Shaw Go Wifi by Mack Male (CC BY-SA 2.0)

Shaw Go Wifi by Mack Male (CC BY-SA 2.0)


No Mandated Netflix Cancon Payments: Shaw Argues Success Lies in More Regulatory Flexibility in BTLR Submission

Yesterday’s post on the still-secret broadcast and telecommunications review submissions obtained under Access to Information focused on Bell, which proposed extensive new regulations for Netflix that would result in hundreds of millions in payments that could spark a trade battle with the United States. The major Canadian communications companies are not united on this issue, however.  While there are similarities on wireless (most oppose mandated MVNOs), the broadcast perspectives differ significantly. This post reveals some of the details in Shaw’s submission to the BTLR, also obtained under ATIP.

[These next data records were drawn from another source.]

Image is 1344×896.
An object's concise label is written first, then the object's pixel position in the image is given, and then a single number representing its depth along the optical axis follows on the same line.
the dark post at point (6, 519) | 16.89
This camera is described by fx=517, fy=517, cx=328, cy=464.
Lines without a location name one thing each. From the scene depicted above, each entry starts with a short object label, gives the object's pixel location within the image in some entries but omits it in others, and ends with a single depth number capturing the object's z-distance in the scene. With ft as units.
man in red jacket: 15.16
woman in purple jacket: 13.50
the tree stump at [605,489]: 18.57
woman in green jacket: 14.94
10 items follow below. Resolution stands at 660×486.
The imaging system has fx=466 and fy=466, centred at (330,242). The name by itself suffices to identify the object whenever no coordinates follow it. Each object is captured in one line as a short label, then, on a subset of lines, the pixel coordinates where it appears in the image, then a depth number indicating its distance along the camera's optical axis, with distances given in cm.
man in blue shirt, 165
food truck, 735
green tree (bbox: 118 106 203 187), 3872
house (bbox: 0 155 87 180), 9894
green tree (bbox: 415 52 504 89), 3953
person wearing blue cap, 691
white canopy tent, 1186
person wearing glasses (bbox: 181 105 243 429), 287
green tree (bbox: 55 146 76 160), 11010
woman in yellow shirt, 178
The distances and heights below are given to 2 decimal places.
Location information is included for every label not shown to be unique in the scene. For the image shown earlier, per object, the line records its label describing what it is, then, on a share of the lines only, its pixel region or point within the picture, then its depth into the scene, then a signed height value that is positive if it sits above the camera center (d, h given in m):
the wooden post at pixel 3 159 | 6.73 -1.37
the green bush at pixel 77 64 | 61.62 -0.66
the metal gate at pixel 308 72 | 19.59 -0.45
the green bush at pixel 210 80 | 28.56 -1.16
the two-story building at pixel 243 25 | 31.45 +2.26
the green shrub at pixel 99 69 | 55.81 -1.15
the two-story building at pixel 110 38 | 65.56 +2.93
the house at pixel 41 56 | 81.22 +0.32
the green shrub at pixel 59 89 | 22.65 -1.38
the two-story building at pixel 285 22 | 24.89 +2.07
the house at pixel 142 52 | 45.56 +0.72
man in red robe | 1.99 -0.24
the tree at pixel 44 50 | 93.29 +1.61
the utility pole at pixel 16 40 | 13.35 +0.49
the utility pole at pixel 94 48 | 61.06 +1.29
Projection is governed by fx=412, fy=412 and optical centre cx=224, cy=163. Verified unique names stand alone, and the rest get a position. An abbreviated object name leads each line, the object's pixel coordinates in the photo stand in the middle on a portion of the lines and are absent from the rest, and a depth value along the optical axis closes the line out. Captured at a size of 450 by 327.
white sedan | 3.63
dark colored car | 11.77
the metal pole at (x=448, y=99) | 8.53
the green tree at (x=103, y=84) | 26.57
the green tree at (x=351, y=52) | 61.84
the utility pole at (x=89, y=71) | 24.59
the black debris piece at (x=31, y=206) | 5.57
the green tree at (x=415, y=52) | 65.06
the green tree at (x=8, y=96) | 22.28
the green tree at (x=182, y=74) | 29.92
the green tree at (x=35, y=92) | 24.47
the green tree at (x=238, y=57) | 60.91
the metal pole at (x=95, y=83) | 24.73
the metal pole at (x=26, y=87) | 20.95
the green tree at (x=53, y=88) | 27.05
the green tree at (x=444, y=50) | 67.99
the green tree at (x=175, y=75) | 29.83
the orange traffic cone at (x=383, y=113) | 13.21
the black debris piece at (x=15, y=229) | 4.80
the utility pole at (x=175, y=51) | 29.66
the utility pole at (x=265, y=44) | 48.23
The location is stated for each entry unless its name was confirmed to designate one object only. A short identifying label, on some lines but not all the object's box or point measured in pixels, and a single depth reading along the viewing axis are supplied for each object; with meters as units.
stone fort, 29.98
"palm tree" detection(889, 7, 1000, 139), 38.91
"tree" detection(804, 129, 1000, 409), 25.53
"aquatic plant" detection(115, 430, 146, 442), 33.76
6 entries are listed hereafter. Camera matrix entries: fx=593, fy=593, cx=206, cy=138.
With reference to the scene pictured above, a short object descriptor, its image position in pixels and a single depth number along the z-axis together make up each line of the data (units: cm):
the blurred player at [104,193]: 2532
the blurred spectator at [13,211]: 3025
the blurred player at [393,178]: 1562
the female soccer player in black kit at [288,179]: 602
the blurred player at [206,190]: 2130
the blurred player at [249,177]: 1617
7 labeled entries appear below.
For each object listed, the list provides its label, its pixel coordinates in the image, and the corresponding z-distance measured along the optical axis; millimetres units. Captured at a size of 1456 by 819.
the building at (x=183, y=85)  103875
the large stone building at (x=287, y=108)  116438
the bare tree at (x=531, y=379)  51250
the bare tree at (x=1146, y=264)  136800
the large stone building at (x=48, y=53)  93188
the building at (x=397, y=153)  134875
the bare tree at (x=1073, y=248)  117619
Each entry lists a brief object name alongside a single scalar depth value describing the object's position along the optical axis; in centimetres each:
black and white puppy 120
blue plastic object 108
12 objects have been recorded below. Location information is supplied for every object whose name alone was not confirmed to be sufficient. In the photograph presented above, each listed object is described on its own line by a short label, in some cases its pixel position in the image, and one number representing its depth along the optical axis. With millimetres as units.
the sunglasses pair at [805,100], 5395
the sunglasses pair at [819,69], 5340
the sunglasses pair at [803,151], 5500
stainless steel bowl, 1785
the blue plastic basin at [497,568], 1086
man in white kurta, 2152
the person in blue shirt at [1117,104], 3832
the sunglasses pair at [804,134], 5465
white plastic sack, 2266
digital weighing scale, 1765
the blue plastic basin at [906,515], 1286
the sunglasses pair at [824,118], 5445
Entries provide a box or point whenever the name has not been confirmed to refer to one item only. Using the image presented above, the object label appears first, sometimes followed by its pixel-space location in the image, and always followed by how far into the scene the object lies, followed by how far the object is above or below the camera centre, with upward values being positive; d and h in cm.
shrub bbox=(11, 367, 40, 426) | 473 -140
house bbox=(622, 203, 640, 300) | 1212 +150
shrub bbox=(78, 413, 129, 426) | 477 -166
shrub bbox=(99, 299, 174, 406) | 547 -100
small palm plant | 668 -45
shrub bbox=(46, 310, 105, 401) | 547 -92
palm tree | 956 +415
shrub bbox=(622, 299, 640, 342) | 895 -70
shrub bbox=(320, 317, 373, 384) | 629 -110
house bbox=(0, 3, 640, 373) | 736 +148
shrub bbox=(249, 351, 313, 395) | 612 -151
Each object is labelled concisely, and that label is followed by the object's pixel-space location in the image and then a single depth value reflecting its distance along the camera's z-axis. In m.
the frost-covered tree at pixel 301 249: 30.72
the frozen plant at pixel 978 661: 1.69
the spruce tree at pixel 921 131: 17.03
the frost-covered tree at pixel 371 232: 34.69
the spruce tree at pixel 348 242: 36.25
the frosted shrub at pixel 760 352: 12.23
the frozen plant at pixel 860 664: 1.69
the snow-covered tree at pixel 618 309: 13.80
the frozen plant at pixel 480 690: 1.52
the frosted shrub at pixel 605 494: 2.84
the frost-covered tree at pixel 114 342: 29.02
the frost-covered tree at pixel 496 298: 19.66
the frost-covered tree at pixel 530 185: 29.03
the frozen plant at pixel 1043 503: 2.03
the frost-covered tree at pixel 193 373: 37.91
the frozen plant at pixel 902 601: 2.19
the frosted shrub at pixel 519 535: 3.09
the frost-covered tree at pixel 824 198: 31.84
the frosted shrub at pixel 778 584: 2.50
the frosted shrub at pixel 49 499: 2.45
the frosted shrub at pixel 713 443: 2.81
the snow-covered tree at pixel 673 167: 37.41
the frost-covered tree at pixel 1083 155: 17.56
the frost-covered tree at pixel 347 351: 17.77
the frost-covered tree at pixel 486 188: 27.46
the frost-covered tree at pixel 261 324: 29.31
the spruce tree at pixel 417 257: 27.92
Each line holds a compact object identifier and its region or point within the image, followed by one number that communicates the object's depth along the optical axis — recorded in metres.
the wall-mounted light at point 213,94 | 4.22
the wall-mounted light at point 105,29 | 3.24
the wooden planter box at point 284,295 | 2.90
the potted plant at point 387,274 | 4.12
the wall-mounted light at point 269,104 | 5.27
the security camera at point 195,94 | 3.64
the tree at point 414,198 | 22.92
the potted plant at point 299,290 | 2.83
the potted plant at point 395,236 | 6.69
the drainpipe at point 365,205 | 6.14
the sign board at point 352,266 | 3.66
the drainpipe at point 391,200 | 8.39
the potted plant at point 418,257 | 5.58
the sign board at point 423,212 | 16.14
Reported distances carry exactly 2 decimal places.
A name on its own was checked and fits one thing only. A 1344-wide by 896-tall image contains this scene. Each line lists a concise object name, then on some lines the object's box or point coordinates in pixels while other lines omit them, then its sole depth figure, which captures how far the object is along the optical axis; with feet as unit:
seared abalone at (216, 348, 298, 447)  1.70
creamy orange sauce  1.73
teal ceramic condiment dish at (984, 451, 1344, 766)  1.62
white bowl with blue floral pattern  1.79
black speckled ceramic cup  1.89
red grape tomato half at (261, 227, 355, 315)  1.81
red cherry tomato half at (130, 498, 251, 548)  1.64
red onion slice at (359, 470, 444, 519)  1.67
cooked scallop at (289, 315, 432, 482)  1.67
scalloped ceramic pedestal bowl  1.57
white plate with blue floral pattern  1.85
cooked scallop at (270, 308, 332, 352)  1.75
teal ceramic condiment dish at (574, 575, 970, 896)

Shaw argues that broadcast distributors such as cable companies already contribute to Canadian content by investing in its distribution through its networks. It therefore recommends the removal of the mandated 5% contribution by BDUs and opposes the creation of a new ISP tax. Indeed, it identifies many negative effects of an ISP tax, including affordability, reduced network investment, and harm to innovation.

Interestingly, Shaw also rejects a mandated Netflix Cancon contribution tax:

Shaw submits that the imposition of legacy regulatory models onto OTT platforms would not be in the best interest of consumers or the overall Canadian broadcasting system. A regulatory framework that depends on foreign OTT services to achieve the cultural objectives of Canada’s domestic broadcasting system will likely lead to issues of enforcement as well as inconsistent and unsatisfactory results.

Instead, Shaw argues that the Broadcasting Act objectives are best achieved through a “more flexible, market-driven approach”. As for a Netflix contribution, Shaw argues it would be better to emphasize discoverability of Canadian content, a measure that could be imposed on all OTT providers – both Canadian and foreign – thereby avoiding potential violations of Canada’s trade agreement obligations. Shaw also supports the imposition of sales taxes on Netflix and the avoidance of new carriage fees for broadcast signals.

Shaw maintains that the Canadian market would be better served by opening up to foreign investment. It argues that for Canadian broadcasters and BDUs to compete, they need access to capital, expertise, and technology, all of which would be facilitated by access to foreign investment. Given the role that foreign providers (such as Netflix) already play in the creation of content in Canada, opening the market would help preserve the strength of the Canadian broadcasting system.

As for other issues, Shaw believes that net neutrality is already protected under Canadian law without the need for further provisions and that website blocking should be permitted through reform to the Copyright Act. While the Bell submission adopted an extreme self-interest approach, Shaw’s vision is consistent in favouring a lightweight regulatory model premised on more competition, better pricing, and a shift away from mandated payments.